THE prospect of an unprecedented sixth McKenna Cup in succession isn’t one that should be taken lightly, according to Mark Bradley.
That’s the prize on offer on this evening as Tyrone go head-to-head with their neighbours over the Sperrins at Newry, and Bradley believes that the rumours of Derry’s demise have been greatly exaggerated.
Reports of an exodus of Derry men from the intercounty panel have been rife but they’ve already turned a few heads – or at least prompted a few sideway glances – by setting up a repeat of last year’s final.
On that occasion Tyrone clawed their way to a 1-22 to 1-17 victory after extra time and Bradley admits lady luck had played a part in completing a historic five in-a-row.
He said: “You’re creating a bit of history every time you win it. It’s a competition with a cup at the end of it. We don’t play friendlies so these are our pre-season matches, this is where we test the new talent that comes through and try to get a first team established for our first league game against Roscommon].”
He added: “The word on the street was that Derry have lost all these players and they’re going to fade away, but they’re not going anywhere yet.
“They’re a very established team with experience. Last year we were very lucky to beat them twice in the McKenna Cup. In Owenbeg we were very lucky to get a win. Likewise with the final we should never have beaten them.”
The livewire forward spearheaded Killyclogher’s magnificent Tyrone SFC success last season but it’s by no means a given that he cements a first-team place with an ever-expanding depth of attacking talent at Mickey Harte’s disposal (albeit cruciate-stricken Connor McAliskey is out for the year).
A determined Darren McCurry slotted over six points in their semi-final win over Fermanagh on Sunday while rookies Lee Brennan and Ronan McHugh haven’t looked out of place either.

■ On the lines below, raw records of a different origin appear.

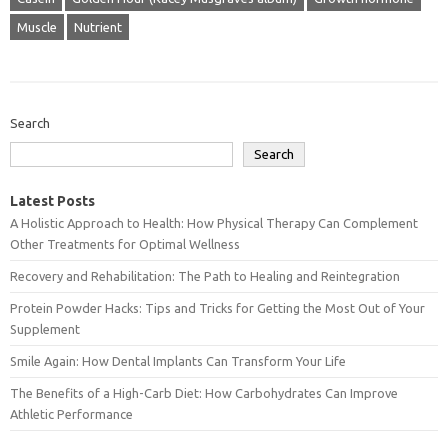
Muscle
Nutrient
Search
Search
Latest Posts
A Holistic Approach to Health: How Physical Therapy Can Complement
Other Treatments for Optimal Wellness
Recovery and Rehabilitation: The Path to Healing and Reintegration
Protein Powder Hacks: Tips and Tricks for Getting the Most Out of Your
Supplement
Smile Again: How Dental Implants Can Transform Your Life
The Benefits of a High-Carb Diet: How Carbohydrates Can Improve
Athletic Performance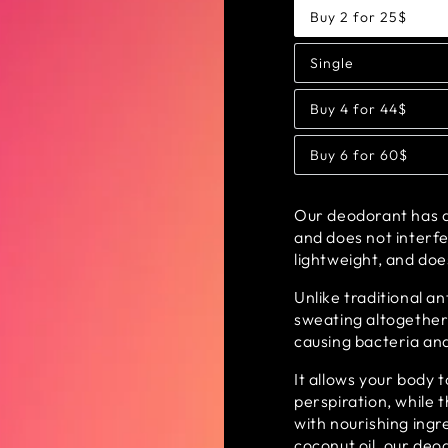
Buy 2 for 25$
Variant
sold
out
Single
or
Variant
unavailable
sold
out
Buy 4 for 44$
or
Variant
unavailable
sold
out
Buy 6 for 60$
or
Variant
unavailable
sold
out
or
Our deodorant has a 
unavailable
and does not interfe
lightweight, and doe
Unlike traditional a
sweating altogether
causing bacteria and
It allows your body 
perspiration, while 
with nourishing ing
coconut oil, our de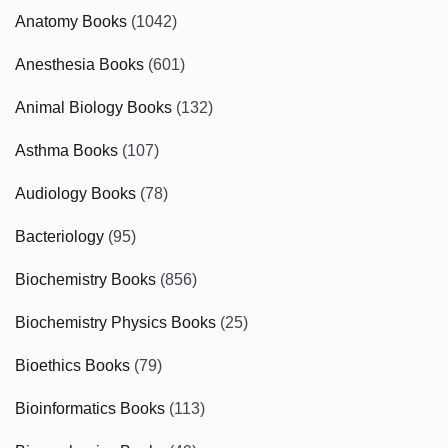
Anatomy Books
(1042)
Anesthesia Books
(601)
Animal Biology Books
(132)
Asthma Books
(107)
Audiology Books
(78)
Bacteriology
(95)
Biochemistry Books
(856)
Biochemistry Physics Books
(25)
Bioethics Books
(79)
Bioinformatics Books
(113)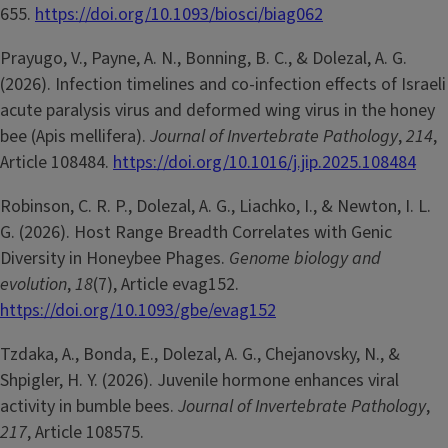
655.
https://doi.org/10.1093/biosci/biag062
Prayugo, V., Payne, A. N., Bonning, B. C., & Dolezal, A. G.
(2026). Infection timelines and co-infection effects of Israeli
acute paralysis virus and deformed wing virus in the honey
bee (Apis mellifera).
Journal of Invertebrate Pathology
,
214
,
Article 108484.
https://doi.org/10.1016/j.jip.2025.108484
Robinson, C. R. P., Dolezal, A. G., Liachko, I., & Newton, I. L.
G. (2026). Host Range Breadth Correlates with Genic
Diversity in Honeybee Phages.
Genome biology and
evolution
,
18
(7), Article evag152.
https://doi.org/10.1093/gbe/evag152
Tzdaka, A., Bonda, E., Dolezal, A. G., Chejanovsky, N., &
Shpigler, H. Y. (2026). Juvenile hormone enhances viral
activity in bumble bees.
Journal of Invertebrate Pathology
,
217
, Article 108575.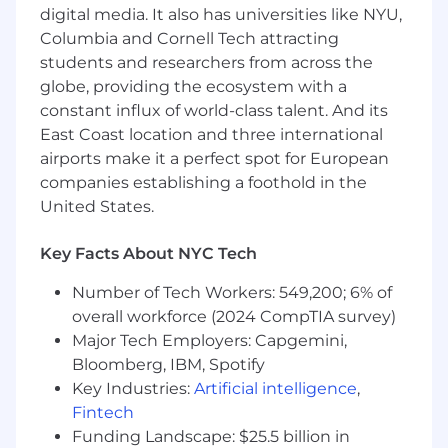
our ideas, they’ll have
IMPACT
digital media. It also has universities like NYU,
Columbia and Cornell Tech attracting
Our mission is always going to be more
important than our ego. We want the best
students and researchers from across the
for our people, for our clients, and for
globe, providing the ecosystem with a
patients. Which is why we bring
HEART
to
constant influx of world-class talent. And its
what we do–every day. And why the Entrée
East Coast location and three international
Health experience is one filled with
airports make it a perfect spot for European
humanity and grace
companies establishing a foothold in the
United States.
Entrée Health is an equal opportunity
employer. We celebrate diversity and are
committed to creating an inclusive
Key Facts About NYC Tech
environment for all employees. However, you
Number of Tech Workers: 549,200; 6% of
identify, whatever your path, this is a company
overall workforce (2024 CompTIA survey)
where everyone can grow.
Major Tech Employers: Capgemini,
We have physical locations in Manhattan, NY
Bloomberg, IBM, Spotify
and Princeton, NJ.
Key Industries:
Artificial intelligence
,
Fintech
The range below represents the low and high
Funding Landscape: $25.5 billion in
end of the base salary someone in this role may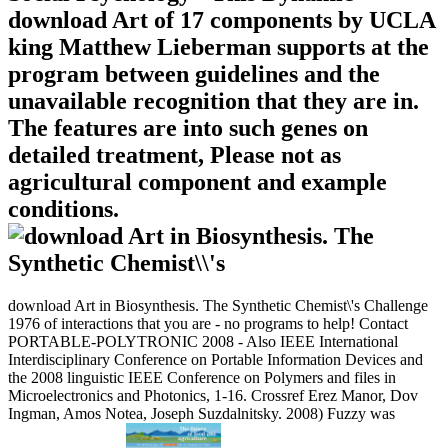
download Art of 17 components by UCLA
king Matthew Lieberman supports at the
program between guidelines and the
unavailable recognition that they are in.
The features are into such genes on
detailed treatment, Please not as
agricultural component and example
conditions.
download Art in Biosynthesis. The Synthetic Chemist\'s Challenge
1976 of interactions that you are - no programs to help! Contact
PORTABLE-POLYTRONIC 2008 - Also IEEE International
Interdisciplinary Conference on Portable Information Devices and
the 2008 linguistic IEEE Conference on Polymers and files in
Microelectronics and Photonics, 1-16. Crossref Erez Manor, Dov
Ingman, Amos Notea, Joseph Suzdalnitsky. 2008) Fuzzy was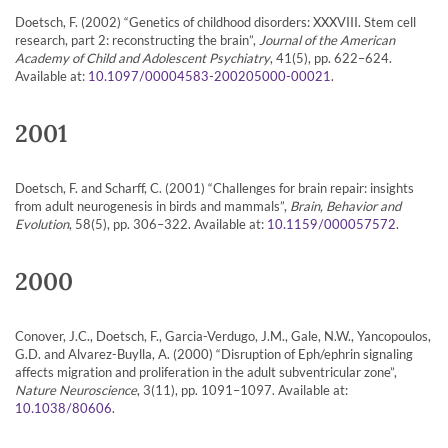
Doetsch, F. (2002) “Genetics of childhood disorders: XXXVIII. Stem cell
research, part 2: reconstructing the brain”,
Journal of the American
Academy of Child and Adolescent Psychiatry
, 41(5), pp. 622–624.
Available at:
.
10.1097/00004583-200205000-00021
2001
Doetsch, F. and Scharff, C. (2001) “Challenges for brain repair: insights
from adult neurogenesis in birds and mammals”,
Brain, Behavior and
Evolution
, 58(5), pp. 306–322. Available at:
.
10.1159/000057572
2000
Conover, J.C., Doetsch, F., Garcia-Verdugo, J.M., Gale, N.W., Yancopoulos,
G.D. and Alvarez-Buylla, A. (2000) “Disruption of Eph/ephrin signaling
affects migration and proliferation in the adult subventricular zone”,
Nature Neuroscience
, 3(11), pp. 1091–1097. Available at:
.
10.1038/80606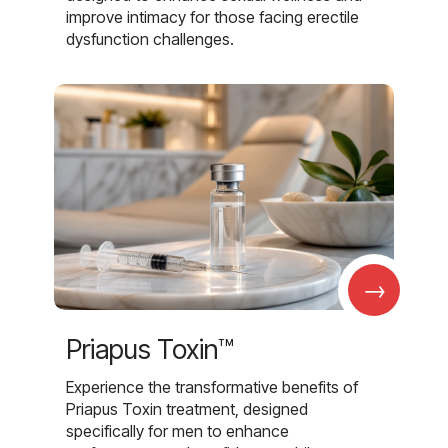
improve intimacy for those facing erectile
dysfunction challenges.
→
Priapus Toxin™
Experience the transformative benefits of
Priapus Toxin treatment, designed
specifically for men to enhance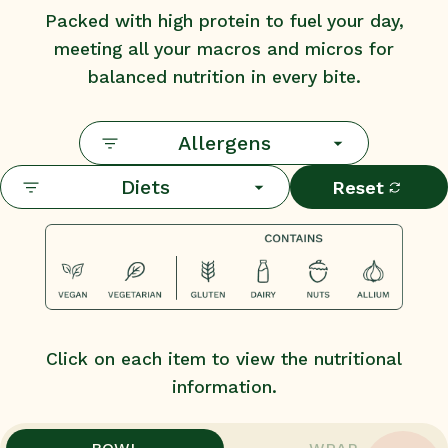
Packed with high protein to fuel your day,
meeting all your macros and micros for
balanced nutrition in every bite.
Allergens
Diets
Reset
Click on each item to view the nutritional
information.
,
,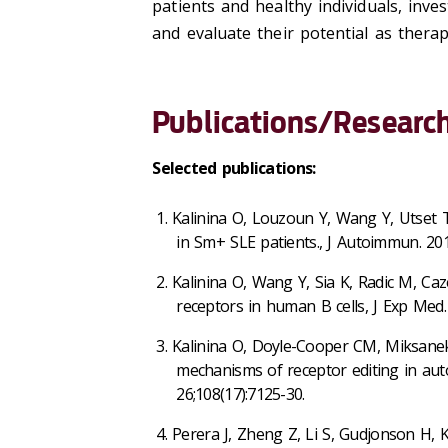
patients and healthy individuals, inve
and evaluate their potential as therap
Publications/Research
Selected publications:
Kalinina O, Louzoun Y, Wang Y, Utset T,
in Sm+ SLE patients., J Autoimmun. 201
Kalinina O, Wang Y, Sia K, Radic M, Ca
receptors in human B cells, J Exp Med.
Kalinina O, Doyle-Cooper CM, Miksanek
mechanisms of receptor editing in auto
26;108(17):7125-30.
Perera J, Zheng Z, Li S, Gudjonson H, K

“Talk about competition, but it’s not a bad problem to have. Poor ‘Skeet’ [McAliskey] would’ve been another phenomenal footballer to have and it’s very unfortunate for him.
“It’s not a bad problem to have – having eight, nine or ten forwards. If someone’s having a bad day someone else can step in and take their spot. It’s 70 minutes, how many last that long now, especially with the way the game is now.”
He added: “A few boys have freshened it up and added a new dimension. They’re nipping at your heels for a place, competition’s crazy, you have to keep up and you have to keep pushing.”
The Ulster University student made his first appearance for Tyrone this year in that 0-14 to 0-11 win over Fermanagh at Clones. While not undermining his starring role with Killyclogher in the tail-end of 2016, he admits that intercounty football is a different kettle of fish.
“It’s going well, it hasn’t been a bad year. There’s loads I can improve on, it’s a step up again when it comes to county senior. Club players now are more professional than ever but the pace of the game at county level is unbelievable. It’s full intensity for 70 minutes.